Но Исаакян горячо согласился с цветаевским, вперед, как щит, выброшенным утверждением о том, что Бальмонт – «божьей милостью» поэт, однако определил его творчество скорее как импровизаторски-певческое (менестрель) – несмотря на изысканную завершенность формы многих его стихотворений, – чем поэтическое в современном смысле, подразумевающем работу, организующую стихию стиха. Стал вспоминать его в зените славы, с большой добротой расспрашивать о нынешнем его бедственном житье. И лишь под конец слукавил, заявив, что, когда бог создавал планету поэзии, то одних поэтов наделил сушей, а других – водой и, конечно же, для Бальмонта воды не пожалел. Впрочем – слукавил ли? Тут же добавил, что суша без воды – пустыня, а вода без суши, в конце концов – океан. Цветаевой понравилась исакяновская формула сотворения поэтического мира, и она впоследствии вспоминала ее и цитировала, находя чрезвычайно точной применительно к самой себе – не как к пустыне: к одинокой скале.

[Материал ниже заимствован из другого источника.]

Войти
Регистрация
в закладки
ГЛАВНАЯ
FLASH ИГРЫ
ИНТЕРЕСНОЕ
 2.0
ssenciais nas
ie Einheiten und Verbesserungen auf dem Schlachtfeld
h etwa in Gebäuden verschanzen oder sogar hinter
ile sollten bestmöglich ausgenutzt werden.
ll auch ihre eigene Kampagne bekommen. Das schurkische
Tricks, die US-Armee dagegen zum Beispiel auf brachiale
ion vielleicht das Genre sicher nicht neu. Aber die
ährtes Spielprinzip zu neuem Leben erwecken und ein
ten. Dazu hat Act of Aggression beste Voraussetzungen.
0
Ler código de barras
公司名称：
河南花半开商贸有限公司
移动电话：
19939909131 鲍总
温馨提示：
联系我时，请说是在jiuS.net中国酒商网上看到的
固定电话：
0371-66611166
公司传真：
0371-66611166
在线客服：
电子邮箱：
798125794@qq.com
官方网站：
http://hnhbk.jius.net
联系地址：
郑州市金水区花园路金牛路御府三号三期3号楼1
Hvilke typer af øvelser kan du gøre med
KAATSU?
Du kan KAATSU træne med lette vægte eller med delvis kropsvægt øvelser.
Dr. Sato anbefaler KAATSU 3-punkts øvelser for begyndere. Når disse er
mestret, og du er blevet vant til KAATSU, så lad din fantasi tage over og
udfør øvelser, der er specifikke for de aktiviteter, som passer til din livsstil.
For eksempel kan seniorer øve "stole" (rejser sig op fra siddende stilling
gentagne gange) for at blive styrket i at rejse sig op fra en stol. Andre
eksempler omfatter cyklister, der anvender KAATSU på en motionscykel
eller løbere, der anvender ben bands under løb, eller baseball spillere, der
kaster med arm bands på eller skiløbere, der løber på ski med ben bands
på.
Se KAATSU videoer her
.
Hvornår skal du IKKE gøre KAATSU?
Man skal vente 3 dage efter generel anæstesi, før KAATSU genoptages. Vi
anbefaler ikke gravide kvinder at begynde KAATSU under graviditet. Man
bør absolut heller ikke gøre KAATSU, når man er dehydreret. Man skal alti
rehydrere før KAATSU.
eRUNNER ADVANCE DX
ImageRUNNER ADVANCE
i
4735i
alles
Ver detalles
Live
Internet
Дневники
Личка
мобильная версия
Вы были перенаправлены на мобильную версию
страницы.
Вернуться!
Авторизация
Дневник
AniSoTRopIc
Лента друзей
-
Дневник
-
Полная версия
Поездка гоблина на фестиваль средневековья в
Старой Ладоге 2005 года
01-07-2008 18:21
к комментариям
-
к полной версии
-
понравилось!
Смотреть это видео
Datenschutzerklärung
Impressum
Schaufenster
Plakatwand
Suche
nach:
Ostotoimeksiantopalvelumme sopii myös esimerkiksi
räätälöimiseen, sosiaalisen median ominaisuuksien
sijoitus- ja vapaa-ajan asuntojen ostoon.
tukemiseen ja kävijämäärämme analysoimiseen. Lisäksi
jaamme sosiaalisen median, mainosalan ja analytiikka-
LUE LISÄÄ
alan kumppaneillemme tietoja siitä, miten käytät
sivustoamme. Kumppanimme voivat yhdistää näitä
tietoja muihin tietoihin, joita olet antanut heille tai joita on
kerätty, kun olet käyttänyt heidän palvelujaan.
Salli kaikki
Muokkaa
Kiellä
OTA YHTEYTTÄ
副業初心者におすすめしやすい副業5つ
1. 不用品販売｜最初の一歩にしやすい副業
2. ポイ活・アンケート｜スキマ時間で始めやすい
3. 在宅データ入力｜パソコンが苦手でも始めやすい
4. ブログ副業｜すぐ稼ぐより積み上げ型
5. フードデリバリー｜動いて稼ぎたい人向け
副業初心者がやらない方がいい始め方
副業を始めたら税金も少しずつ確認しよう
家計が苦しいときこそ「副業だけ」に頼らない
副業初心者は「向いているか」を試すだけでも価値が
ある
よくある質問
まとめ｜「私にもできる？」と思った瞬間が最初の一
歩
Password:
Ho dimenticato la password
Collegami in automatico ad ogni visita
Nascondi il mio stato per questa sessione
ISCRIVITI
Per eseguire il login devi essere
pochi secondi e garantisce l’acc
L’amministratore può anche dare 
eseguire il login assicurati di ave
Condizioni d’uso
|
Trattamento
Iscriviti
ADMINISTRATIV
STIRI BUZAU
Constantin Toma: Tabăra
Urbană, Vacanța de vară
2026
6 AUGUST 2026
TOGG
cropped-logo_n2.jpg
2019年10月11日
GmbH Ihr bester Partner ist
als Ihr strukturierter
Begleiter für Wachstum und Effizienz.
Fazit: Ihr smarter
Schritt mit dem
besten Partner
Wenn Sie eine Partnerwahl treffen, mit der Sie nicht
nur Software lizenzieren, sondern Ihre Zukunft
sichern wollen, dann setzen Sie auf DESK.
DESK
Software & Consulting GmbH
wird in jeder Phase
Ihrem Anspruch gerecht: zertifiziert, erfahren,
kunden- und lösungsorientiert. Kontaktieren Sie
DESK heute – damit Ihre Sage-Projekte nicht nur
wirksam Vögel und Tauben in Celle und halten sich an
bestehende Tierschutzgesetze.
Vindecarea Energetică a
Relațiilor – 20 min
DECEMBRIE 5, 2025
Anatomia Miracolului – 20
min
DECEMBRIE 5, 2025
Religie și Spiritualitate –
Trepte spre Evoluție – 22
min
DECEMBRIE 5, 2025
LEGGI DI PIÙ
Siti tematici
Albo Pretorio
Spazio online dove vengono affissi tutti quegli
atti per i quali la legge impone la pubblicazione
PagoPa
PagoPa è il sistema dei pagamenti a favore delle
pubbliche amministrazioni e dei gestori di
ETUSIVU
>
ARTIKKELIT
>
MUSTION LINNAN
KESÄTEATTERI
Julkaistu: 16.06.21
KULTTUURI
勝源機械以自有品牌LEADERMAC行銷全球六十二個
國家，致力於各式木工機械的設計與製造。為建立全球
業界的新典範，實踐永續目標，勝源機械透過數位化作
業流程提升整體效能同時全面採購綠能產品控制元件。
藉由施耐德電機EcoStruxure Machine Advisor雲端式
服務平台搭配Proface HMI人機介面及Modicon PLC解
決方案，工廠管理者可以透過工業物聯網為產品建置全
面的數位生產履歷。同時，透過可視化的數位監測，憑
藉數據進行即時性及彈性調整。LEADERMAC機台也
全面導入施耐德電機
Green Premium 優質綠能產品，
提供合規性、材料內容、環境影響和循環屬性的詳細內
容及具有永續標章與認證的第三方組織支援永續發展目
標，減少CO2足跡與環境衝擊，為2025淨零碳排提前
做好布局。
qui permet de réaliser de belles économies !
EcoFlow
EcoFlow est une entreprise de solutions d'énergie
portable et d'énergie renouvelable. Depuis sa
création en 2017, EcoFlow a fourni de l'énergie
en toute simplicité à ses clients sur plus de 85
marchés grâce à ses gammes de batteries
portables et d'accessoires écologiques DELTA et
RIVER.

– Вот какие стихи я написала Бальмонту когда-то, – сказала она и прочла на память стихотворение, посвященное ему еще в России[29], и потом – на память же – мандельштамовскую «Соломинку», и еще несколько своих – ранних, блестящих, вольных, написанных в ту пору ее творчества, когда грозный бог поэзии еще не требовал от нее сжатости – той самой отжатости от лирической влаги – во имя предельной точности поэтической формулы – на самом крайнем острие человеческой правды.
Как они были красивы оба – он слушающий и она читающая – и как схожи в завершенности своего образа! Его изумительная крупная голова кавказца с орлиным носом и орлиным, спрятанным в стареющих грузных коричневых веках взором, его смуглая бледность, сила хребта и плеч под мешковатым сутулившим его пиджаком, крепость ладоней и нервность пальцев – и вековая усталость всего облика; и ее, все еще мальчишеская, все еще высоко занесенная головка с седеющими короткими, легкими волосами, с тонким, точным горбоносым профилем, четким ртом – и ее бледность – как при лунном свете, и внезапная распахнутость глаз – о, как она была безоружна и как обезоруживала, глядя в чужие глаза! – и ее, раз навсегда огрубевшие от быта руки, с бессменными серебряными кольцами, и египетская ее осанка!
Оба выглядели старше своих лет, оба были прекрасны. Потом, по ее настойчивой и ласковой просьбе читал он – на родном языке, который мы услышали в первый раз в жизни – читал стоя, из уважения к женщинам и к стихам – и все присутствовавшие, даже мы с моей подругой Ириной Лебедевой, девчонки, пронять которых в ту пору могло лишь недавно начавшее говорить и петь кино, – обомлели от звучания этого голоса, произносившего невнятные нам, запечатленные для нас слова, от звучания этих слов, после которых стало оглушающе-тихо, как после взрыва.
– Господи, да вы – настоящий горный поэт! – воскликнула Цветаева.
– Да и вас не назовешь равнинным поэтом! – ответил он.
Помню один краеугольный разговор того дня – о зримом и скрытом, начавшийся с какого-то пустячного «а видели ли вы…», – часть того непрерывного разговора о творчестве, который Цветаева вела сама с собой и с другими – вслух и молча – всю свою жизнь. У нее было особое свойство – постигать описываемое ею (явление, состояние, предмет) и описывать постигнутое – не от формы к существу, а, наоборот, из глубины, из сути – к поверхности («хочешь писать дерево – стань им!»). Перевоплощаясь в то, о чем, в того, о ком писала, становясь как бы сердцевиной своей темы, она переставала видеть ее «со стороны», так же, как мы не можем со стороны, без помощи зеркала, увидеть свое лицо, не переставая в то же время создавать его выражения и ощущать их изнутри. Это внутреннее видение она возводила в один из принципов своего творчества («чтобы под ви́ками рождались таинства») – и отрицала приемлемость для себя «обратного метода» – от внешнего к внутреннему. Она любила слово-смысл и слово-музыку, любила самою музыку, именно за их способность выражать чувства, и была глубоко равнодушна к искусствам, пытающимся проникнуть в них путем зримого их отображения. Этот путь казался ей вторичным, иллюстративным, ибо зримое уже существовало и внешний мир уже был сотворен – «Венера Милосская – плоть в мраморе. Джиоконда – лицо на холсте. Душу же в них вкладываем мы, глядящие мы, поэты. Причем – каждый свою».